Jakarta, Pahami.id –
Junta Myanmar pada hari Minggu mengumumkan penangkapan hampir 1.600 orang asing dalam lima hari terakhir, menyusul operasi besar-besaran terhadap pusat penipuan internet perbatasan Thailand.
Tindakan ini merupakan salah satu tindakan paling umum yang diambil militer Myanmar terhadap jaringan penipuan online yang berkembang pesat.
Pabrik-pabrik penipuan berskala besar bermunculan di wilayah perbatasan Myanmar yang dilanda konflik. Dari lokasi tersebut, pelaku mengincar korban di seluruh dunia dengan penipuan dan penipuan bisnis senilai puluhan miliar dolar setiap tahunnya.
Selama bertahun-tahun, junta Myanmar dituduh membiarkan industri ilegal ini berkembang. Namun, sejak bulan Februari, tekanan dari Tiongkok, pendukung militer paling berpengaruh, telah mendorong junta untuk meningkatkan upaya pemberantasan.
Beberapa pengamat menganggap operasi tambahan yang dilakukan selama sebulan terakhir hanya sekedar “pengalihan” untuk mengurangi tekanan Beijing tanpa terlalu banyak mengganggu keuntungan yang mengalir ke kelompok milisi yang bersekutu dengan junta.

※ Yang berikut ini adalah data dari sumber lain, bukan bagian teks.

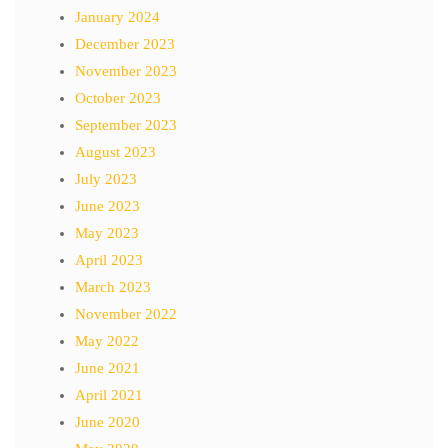
January 2024
December 2023
November 2023
October 2023
September 2023
August 2023
July 2023
June 2023
May 2023
April 2023
March 2023
November 2022
May 2022
June 2021
April 2021
June 2020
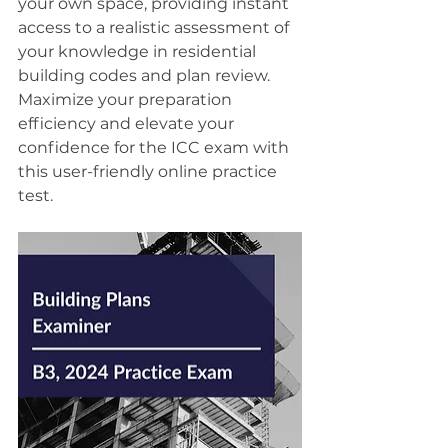
your own space, providing instant 
access to a realistic assessment of 
your knowledge in residential 
building codes and plan review. 
Maximize your preparation 
efficiency and elevate your 
confidence for the ICC exam with 
this user-friendly online practice 
test.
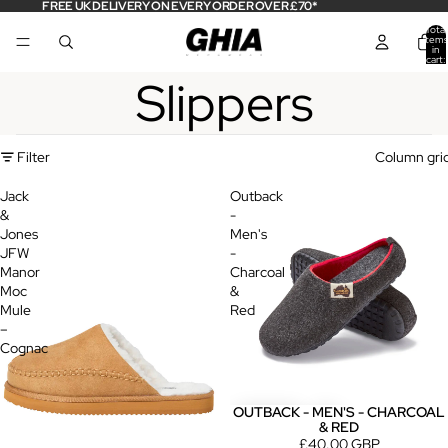
FREE UK DELIVERY ON EVERY ORDER OVER £70*
Total
items
in
cart:
0
Slippers
Filter
Column gri
Jack
Outback
&
-
Jones
Men's
JFW
-
Manor
Charcoal
Moc
&
Mule
Red
–
Cognac
OUTBACK - MEN'S - CHARCOAL
& RED
£40.00 GBP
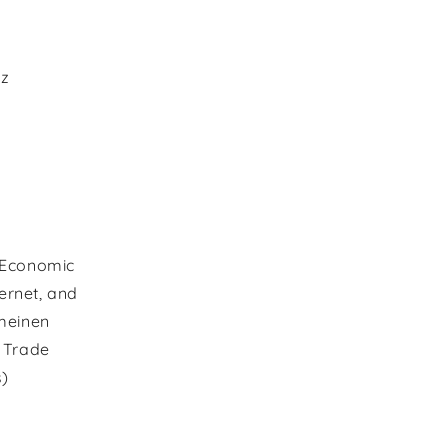
az
 Economic
ernet, and
meinen
l Trade
s)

Meluncurkan AFPDalam laporan terbaru yang dikutip oleh media pemerintah Global Myanmar, junta menyatakan bahwa “1.590 orang asing yang masuk secara ilegal” ditangkap dalam penggerebekan di Pusat Perjudian dan Penipuan Shwe Kokko pada 18-22 November.
Selain itu, pihak berwenang menyita 2.893 komputer, 21.750 ponsel, 101 receiver satelit Starlink, 21 router, serta berbagai peralatan industri yang digunakan untuk operasi penipuan dan perjudian online.
Penemuan sejumlah besar perangkat Starlink di pusat penipuan Myanmar sebelumnya terungkap dalam penyelidikan AFP bulan lalu. Menyusul laporan tersebut, perusahaan milik Elon Musk menonaktifkan lebih dari 2.500 perangkat Starlink di sekitar lokasi yang diduga menjadi pusat operasi penipuan.
Media pemerintah juga mengatakan bahwa pada hari Sabtu saja 223 orang ditangkap karena dugaan keterlibatan dalam penipuan dan perjudian online di Shwe Kokko, termasuk 100 warga negara Tiongkok.
Rekaman video dari media lokal menunjukkan alat berat menghancurkan ratusan monitor komputer serta tumpukan ponsel pecah di kompleks tersebut.
Sejak penyitaan pada tahun 2021 yang memicu perang saudara dan kekacauan keamanan, pusat penipuan yang mempekerjakan ribuan orang, baik pekerja sukarela maupun korban perdagangan manusia, berkembang di wilayah perbatasan dengan sedikit pengawasan.
China, meski merupakan sekutu utama militer Myanmar, disebut-sebut semakin marah karena banyak warganya yang menjadi sasaran jaringan penipuan tersebut. Menurut laporan PBB, korban penipuan di Asia Tenggara dan Timur saja akan mengalami kerugian hingga US$37 miliar atau setara Rp616,8 triliun pada tahun 2023, dan kerugian global diperkirakan lebih besar.